EU states and the European Parliament have cancelled Monday's talks aimed at striking a deal to tighten laws on the $700 trillion derivatives market, after the states failed to settle on a negotiating position.

The EU, the United States and other leading economies in the world agreed in 2010 to finalize a coordinated crackdown on derivatives by December, but that deadline is now looking tight.

The meeting for Monday has been cancelled. No new date has yet been set, an EU diplomat close to the negotiations said.

EU member state ambassadors failed on Thursday to agree a common position ahead of Monday's final round of negotiations with parliament on a definitive legal text.

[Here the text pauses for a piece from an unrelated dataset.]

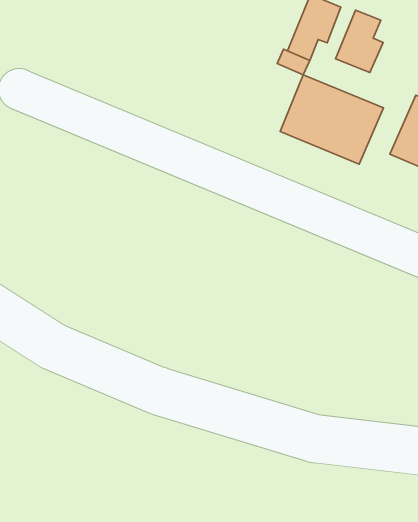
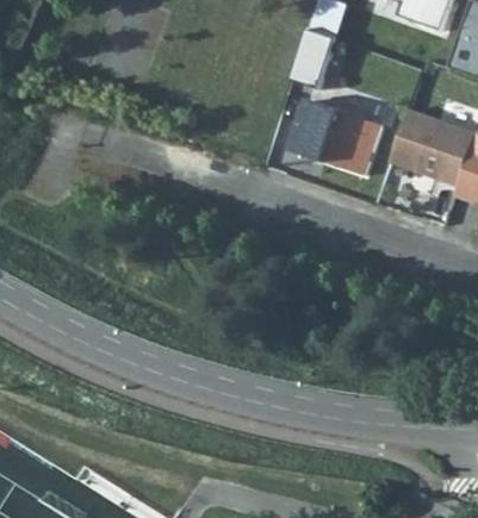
building: [335,10,383,72] -> none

The aim now is for EU finance ministers, who hold their regular monthly meeting in Brussels on Tuesday, to try and break the deadlock among states so that a rescheduled meeting with parliament, which has joint say, can take place.

Germany is against giving binding mediation powers to the European Securities and Markets Authority (ESMA) in disputes between national regulators.

The draft law says firms from outside the EU can do business in the bloc if their home regulatory regime is equivalent, or just as strict.

Britain wants an amendment to say this requirement should not be cut and pasted into a slew of other EU rules in the pipeline, while France is resistant to such an amendment.

The draft law aims to push swathes of the $700 trillion over-the-counter (OTC) derivatives trading into clearing houses that are backed by a default fund in case one side of the trade goes bust.

All transactions would be recorded at a trade repository so regulators have a snapshot of who is exposed to which contract. The aim is to avoid the data black hole that regulators encountered when U.S. investment bank Lehman Brothers went bust.